‘I see dead people’ ~ Cole Sear
Is there such a thing as a ghost? Whatever an individual's personal views are on the subject, culturally most of us are brought up with the understanding that the dead lives in another form that still requires some kind of sustenance. An afterlife is largely dictated by several factors: the kind of life they had lived on earth; how their remains were disposed of at their death; and/or how they were remembered by the living.
The details of the afterlife in different cultures can vary, but the constants are that such a realm exists. This realm is governed by immutable laws, while the souls of the dead will remain there unless given licence by the gods to return to the land of the living for a specific reason. These reasons can include improper funeral rites; a lack of any kind of burial; murder where the body is missing or improperly buried; or to resolve some unfinished business.
The appearance of ghosts of the departed, even those of loved ones, is rarely considered a welcoming experience. The dead are supposed to remain in their own land and not expected to return to the world of the living. When such an event does occur, it is a sure sign that something is terribly wrong. Those who experience a spiritual encounter are expected to take care of the problem in order for the ghost to return to its proper place. This understanding is so prevalent that ghost stories can be found, with very similar themes across many cultures.
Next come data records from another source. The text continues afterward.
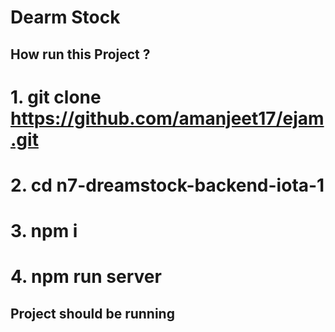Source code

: # Dearm Stock

## How run this Project ?
# 1. git clone https://github.com/amanjeet17/ejam.git
# 2. cd n7-dreamstock-backend-iota-1
# 3. npm i 
# 4. npm run server

## Project should be running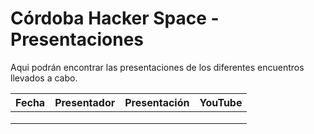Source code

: # Córdoba Hacker Space - Presentaciones

Aqui podrán encontrar las presentaciones de los diferentes encuentros llevados a cabo.

| Fecha   | Presentador  | Presentación  | YouTube  |
|---|---|---|---|
|   |   |   |   |
|   |   |   |   |
|   |   |   |   |
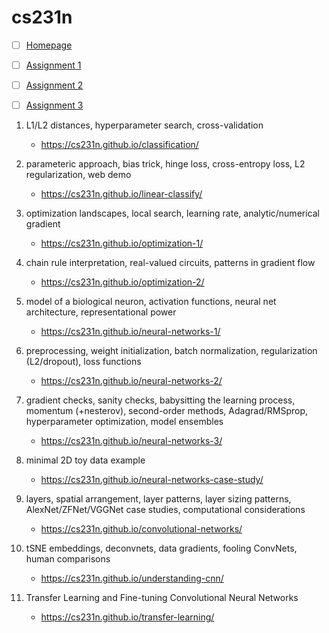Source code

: # cs231n

- [ ] [Homepage](http://cs231n.github.io/)
- [ ] [Assignment 1](http://cs231n.github.io/assignments2022/assignment1/)
- [ ] [Assignment 2](http://cs231n.github.io/assignments2022/assignment2/)
- [ ] [Assignment 3](http://cs231n.github.io/assignments2022/assignment3/)


1. L1/L2 distances, hyperparameter search, cross-validation
   - https://cs231n.github.io/classification/

2. parameteric approach, bias trick, hinge loss, cross-entropy loss, L2 regularization, web demo
   - https://cs231n.github.io/linear-classify/

3. optimization landscapes, local search, learning rate, analytic/numerical gradient
   - https://cs231n.github.io/optimization-1/

4. chain rule interpretation, real-valued circuits, patterns in gradient flow
   - https://cs231n.github.io/optimization-2/

5. model of a biological neuron, activation functions, neural net architecture, representational power
   - https://cs231n.github.io/neural-networks-1/

6. preprocessing, weight initialization, batch normalization, regularization (L2/dropout), loss functions
   - https://cs231n.github.io/neural-networks-2/

7. gradient checks, sanity checks, babysitting the learning process, momentum (+nesterov), second-order methods, Adagrad/RMSprop, hyperparameter optimization, model ensembles
   - https://cs231n.github.io/neural-networks-3/

8. minimal 2D toy data example
   - https://cs231n.github.io/neural-networks-case-study/

9. layers, spatial arrangement, layer patterns, layer sizing patterns, AlexNet/ZFNet/VGGNet case studies, computational considerations
   - https://cs231n.github.io/convolutional-networks/

10. tSNE embeddings, deconvnets, data gradients, fooling ConvNets, human comparisons
    - https://cs231n.github.io/understanding-cnn/

11. Transfer Learning and Fine-tuning Convolutional Neural Networks
    - https://cs231n.github.io/transfer-learning/
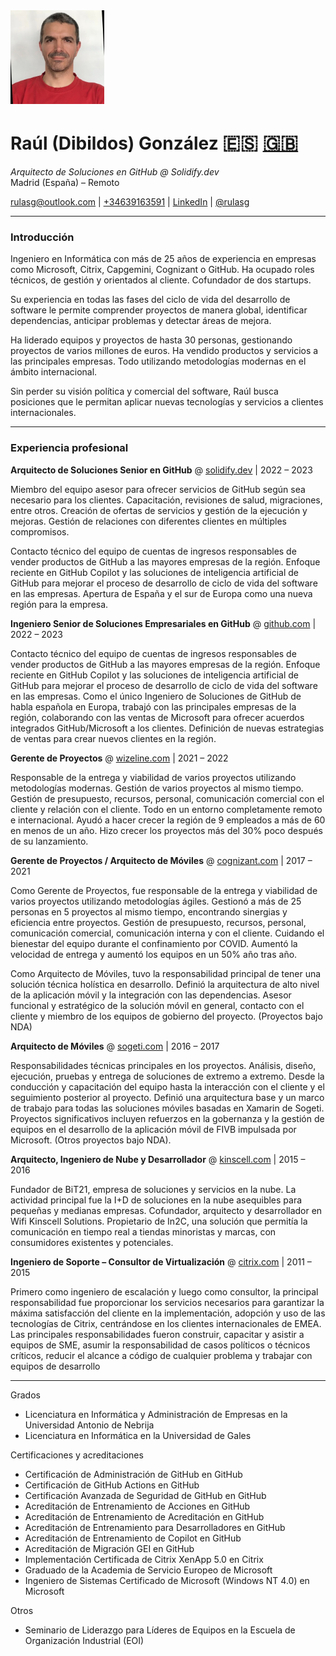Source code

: <img src="images/profile-image-2.png" width="150">

# Raúl (Dibildos) González <font size="6"> 🇪🇸 </font>[<font size="6"> 🇬🇧 </font>](index.md)

_Arquitecto de Soluciones en GitHub @ Solidify.dev_  
Madrid (España) – Remoto

[rulasg@outlook.com](mailto:rulasg@outlook.com) | [+34639163591](https://wa.me/34639163591) | [LinkedIn](https://linkedin.com/in/rulasg) | [@rulasg](https://github.com/rulasg)

---

### Introducción

Ingeniero en Informática con más de 25 años de experiencia en empresas como Microsoft, Citrix, Capgemini, Cognizant o GitHub. Ha ocupado roles técnicos, de gestión y orientados al cliente. Cofundador de dos startups.

Su experiencia en todas las fases del ciclo de vida del desarrollo de software le permite comprender proyectos de manera global, identificar dependencias, anticipar problemas y detectar áreas de mejora.

Ha liderado equipos y proyectos de hasta 30 personas, gestionando proyectos de varios millones de euros. Ha vendido productos y servicios a las principales empresas. Todo utilizando metodologías modernas en el ámbito internacional.

Sin perder su visión política y comercial del software, Raúl busca posiciones que le permitan aplicar nuevas tecnologías y servicios a clientes internacionales.

---

### Experiencia profesional

**Arquitecto de Soluciones Senior en GitHub** @ [solidify.dev](https://solidify.dev) | 2022 – 2023

Miembro del equipo asesor para ofrecer servicios de GitHub según sea necesario para los clientes. Capacitación, revisiones de salud, migraciones, entre otros. Creación de ofertas de servicios y gestión de la ejecución y mejoras. Gestión de relaciones con diferentes clientes en múltiples compromisos.

Contacto técnico del equipo de cuentas de ingresos responsables de vender productos de GitHub a las mayores empresas de la región. Enfoque reciente en GitHub Copilot y las soluciones de inteligencia artificial de GitHub para mejorar el proceso de desarrollo de ciclo de vida del software en las empresas. Apertura de España y el sur de Europa como una nueva región para la empresa.

**Ingeniero Senior de Soluciones Empresariales en GitHub** @ [github.com](https://github.com) | 2022 – 2023

Contacto técnico del equipo de cuentas de ingresos responsables de vender productos de GitHub a las mayores empresas de la región. Enfoque reciente en GitHub Copilot y las soluciones de inteligencia artificial de GitHub para mejorar el proceso de desarrollo de ciclo de vida del software en las empresas. Como el único Ingeniero de Soluciones de GitHub de habla española en Europa, trabajó con las principales empresas de la región, colaborando con las ventas de Microsoft para ofrecer acuerdos integrados GitHub/Microsoft a los clientes. Definición de nuevas estrategias de ventas para crear nuevos clientes en la región.

**Gerente de Proyectos** @ [wizeline.com](https://wizeline.com) | 2021 – 2022

Responsable de la entrega y viabilidad de varios proyectos utilizando metodologías modernas. Gestión de varios proyectos al mismo tiempo. Gestión de presupuesto, recursos, personal, comunicación comercial con el cliente y relación con el cliente. Todo en un entorno completamente remoto e internacional. Ayudó a hacer crecer la región de 9 empleados a más de 60 en menos de un año. Hizo crecer los proyectos más del 30% poco después de su lanzamiento.

**Gerente de Proyectos / Arquitecto de Móviles** @ [cognizant.com](https://cognizant.com) | 2017 – 2021

Como Gerente de Proyectos, fue responsable de la entrega y viabilidad de varios proyectos utilizando metodologías ágiles. Gestionó a más de 25 personas en 5 proyectos al mismo tiempo, encontrando sinergias y eficiencia entre proyectos. Gestión de presupuesto, recursos, personal, comunicación comercial, comunicación interna y con el cliente. Cuidando el bienestar del equipo durante el confinamiento por COVID. Aumentó la velocidad de entrega y aumentó los equipos en un 50% año tras año.

Como Arquitecto de Móviles, tuvo la responsabilidad principal de tener una solución técnica holística en desarrollo. Definió la arquitectura de alto nivel de la aplicación móvil y la integración con las dependencias. Asesor funcional y estratégico de la solución móvil en general, contacto con el cliente y miembro de los equipos de gobierno del proyecto. (Proyectos bajo NDA)

**Arquitecto de Móviles** @ [sogeti.com](https://sogeti.com) | 2016 – 2017

Responsabilidades técnicas principales en los proyectos. Análisis, diseño, ejecución, pruebas y entrega de soluciones de extremo a extremo. Desde la conducción y capacitación del equipo hasta la interacción con el cliente y el seguimiento posterior al proyecto.
Definió una arquitectura base y un marco de trabajo para todas las soluciones móviles basadas en Xamarin de Sogeti.  
Proyectos significativos incluyen refuerzos en la gobernanza y la gestión de equipos en el desarrollo de la aplicación móvil de FIVB impulsada por Microsoft. (Otros proyectos bajo NDA).

**Arquitecto, Ingeniero de Nube y Desarrollador** @ [kinscell.com](https://kinscell.com) | 2015 – 2016

Fundador de BiT21, empresa de soluciones y servicios en la nube. La actividad principal fue la I+D de soluciones en la nube asequibles para pequeñas y medianas empresas.
Cofundador, arquitecto y desarrollador en Wifi Kinscell Solutions. Propietario de In2C, una solución que permitía la comunicación en tiempo real a tiendas minoristas y marcas, con consumidores existentes y potenciales.

**Ingeniero de Soporte – Consultor de Virtualización** @ [citrix.com](https://citrix.com) | 2011 – 2015

Primero como ingeniero de escalación y luego como consultor, la principal responsabilidad fue proporcionar los servicios necesarios para garantizar la máxima satisfacción del cliente en la implementación, adopción y uso de las tecnologías de Citrix, centrándose en los clientes internacionales de EMEA. Las principales responsabilidades fueron construir, capacitar y asistir a equipos de SME, asumir la responsabilidad de casos políticos o técnicos críticos, reducir el alcance a código de cualquier problema y trabajar con equipos de desarrollo

---

Grados
- Licenciatura en Informática y Administración de Empresas en la Universidad Antonio de Nebrija
- Licenciatura en Informática en la Universidad de Gales

Certificaciones y acreditaciones
- Certificación de Administración de GitHub en GitHub
- Certificación de GitHub Actions en GitHub
- Certificación Avanzada de Seguridad de GitHub en GitHub
- Acreditación de Entrenamiento de Acciones en GitHub
- Acreditación de Entrenamiento de Acreditación en GitHub
- Acreditación de Entrenamiento para Desarrolladores en GitHub
- Acreditación de Entrenamiento de Copilot en GitHub
- Acreditación de Migración GEI en GitHub
- Implementación Certificada de Citrix XenApp 5.0 en Citrix
- Graduado de la Academia de Servicio Europeo de Microsoft
- Ingeniero de Sistemas Certificado de Microsoft (Windows NT 4.0) en Microsoft

Otros
- Seminario de Liderazgo para Líderes de Equipos en la Escuela de Organización Industrial (EOI)
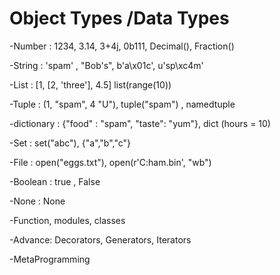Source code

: # Object Types /Data Types

-Number : 1234, 3.14, 3+4j, 0b111, Decimal(), Fraction()

-String : 'spam' , "Bob's", b'a\x01c', u'sp\xc4m'

-List : [1, [2, 'three'], 4.5] list(range(10))

-Tuple : (1, "spam", 4 "U"), tuple("spam") , namedtuple

-dictionary : {"food" : "spam", "taste": "yum"}, dict (hours = 10)

-Set : set("abc"), {"a","b","c"}

<!-- file machenism -->
-File : open("eggs.txt"), open(r'C:ham.bin', "wb")

-Boolean : true , False

-None : None

-Function, modules, classes

<!-- special typs -->

-Advance: Decorators, Generators, Iterators

-MetaProgramming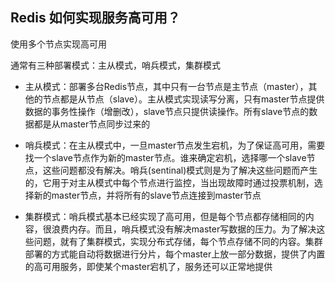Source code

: ## Redis 如何实现服务高可用？

使用多个节点实现高可用

通常有三种部署模式：主从模式，哨兵模式，集群模式

- 主从模式：部署多台Redis节点，其中只有一台节点是主节点（master），其他的节点都是从节点（slave）。主从模式实现读写分离，只有master节点提供数据的事务性操作（增删改），slave节点只提供读操作。所有slave节点的数据都是从master节点同步过来的

- 哨兵模式：在主从模式中，一旦master节点发生宕机，为了保证高可用，需要找一个slave节点作为新的master节点。谁来确定宕机，选择哪一个slave节点，这些问题都没有解决。哨兵(sentinal)模式则是为了解决这些问题而产生的，它用于对主从模式中每个节点进行监控，当出现故障时通过投票机制，选择新的master节点，并将所有的slave节点连接到master节点

- 集群模式：哨兵模式基本已经实现了高可用，但是每个节点都存储相同的内容，很浪费内存。而且，哨兵模式没有解决master写数据的压力。为了解决这些问题，就有了集群模式，实现分布式存储，每个节点存储不同的内容。集群部署的方式能自动将数据进行分片，每个master上放一部分数据，提供了内置的高可用服务，即使某个master宕机了，服务还可以正常地提供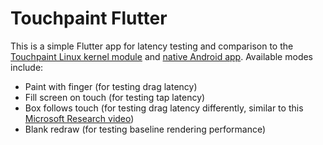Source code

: # Touchpaint Flutter

This is a simple Flutter app for latency testing and comparison to the [Touchpaint Linux kernel module](https://github.com/kdrag0n/touchpaint) and [native Android app](https://github.com/kdrag0n/touchpaint-android). Available modes include:

- Paint with finger (for testing drag latency)
- Fill screen on touch (for testing tap latency)
- Box follows touch (for testing drag latency differently, similar to this [Microsoft Research video](https://www.youtube.com/watch?v=vOvQCPLkPt4))
- Blank redraw (for testing baseline rendering performance)
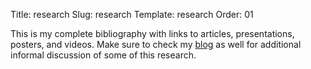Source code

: Title: research
Slug: research
Template: research
Order: 01

This is my complete bibliography with links to articles, presentations, posters, and videos. Make sure to check my [blog](/blog) as well for additional informal discussion of some of this research.
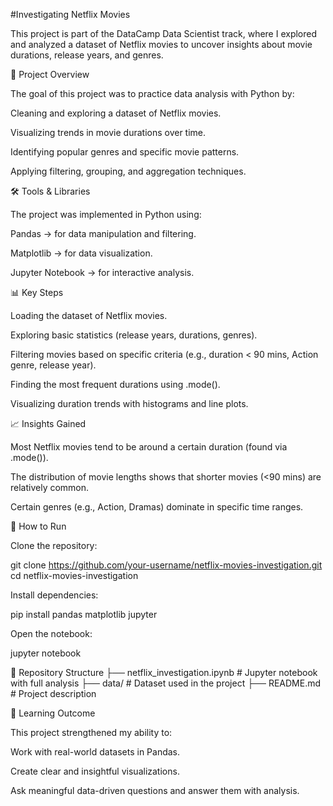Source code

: #Investigating Netflix Movies

This project is part of the DataCamp Data Scientist track, where I explored and analyzed a dataset of Netflix movies to uncover insights about movie durations, release years, and genres.

📌 Project Overview

The goal of this project was to practice data analysis with Python by:

Cleaning and exploring a dataset of Netflix movies.

Visualizing trends in movie durations over time.

Identifying popular genres and specific movie patterns.

Applying filtering, grouping, and aggregation techniques.

🛠️ Tools & Libraries

The project was implemented in Python using:

Pandas → for data manipulation and filtering.

Matplotlib → for data visualization.

Jupyter Notebook → for interactive analysis.

📊 Key Steps

Loading the dataset of Netflix movies.

Exploring basic statistics (release years, durations, genres).

Filtering movies based on specific criteria (e.g., duration < 90 mins, Action genre, release year).

Finding the most frequent durations using .mode().

Visualizing duration trends with histograms and line plots.

📈 Insights Gained

Most Netflix movies tend to be around a certain duration (found via .mode()).

The distribution of movie lengths shows that shorter movies (<90 mins) are relatively common.

Certain genres (e.g., Action, Dramas) dominate in specific time ranges.

🚀 How to Run

Clone the repository:

git clone https://github.com/your-username/netflix-movies-investigation.git
cd netflix-movies-investigation


Install dependencies:

pip install pandas matplotlib jupyter


Open the notebook:

jupyter notebook

📂 Repository Structure
├── netflix_investigation.ipynb   # Jupyter notebook with full analysis
├── data/                         # Dataset used in the project
├── README.md                     # Project description

🎯 Learning Outcome

This project strengthened my ability to:

Work with real-world datasets in Pandas.

Create clear and insightful visualizations.

Ask meaningful data-driven questions and answer them with analysis.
In various cultures, the spirits of the dead can benefit the living unless they are given improper burial rites. The Hungry Ghost Festival, which originated to honour and appease the dead, continues to be held on the fifteenth day of the seventh month of the year. Known as the "Ghost Month", this time is thought to be when the veil between the realm of the living and that of the dead is thinnest and the dead can easily cross over. So that’s why during the ghost festival, you see people leaving out food and gifts for the dead in the hope that they will be appeased and not bother the living.
Do you know a Spooky Place in Singapore?
There are many locations in Singapore that are thought to be haunted. Here, we highlight two locations that are considered to have high spook factor:
Changi Old Beach Houses
On paper, this place seems like a good idea. Need a break from hectic work life? Renting a house near the beach would be the perfect getaway. However, you might be in for something a little more sinister. People have reported feeling like they were stared at and some have even returned home with scars. Others have also complained about doors creaking open and shut non-stop, and at night, witnesses claim to have heard a woman wailing. Changi Beach was used as the site of the infamous Sook Ching massacre during WWII. It is rumoured that the souls of the innocent slain continue to roam the beach, weeping and wailing in the night. Passers-by also claim to have spotted bloodstains on walls.
EVERYBODY has heard the horror stories from Pulau Tekong. Boys, you share them in your bunks and then do not sleep at night. Girls, you hear them from your male friends and thank your lucky stars for the comfort of your own homes. The most frequently-told tale is that of a young man for Charlie Company who went for his 16km route march and got separated from the pack. He was later discovered by his platoon commander with all his insides laid out next to his body. Beds in the recruit's former bunk often shake for no reason and some people even report hearing his voice at night. Apparently, a third door was built in the bunk to let his spirit out but he continues to roam the bunkers.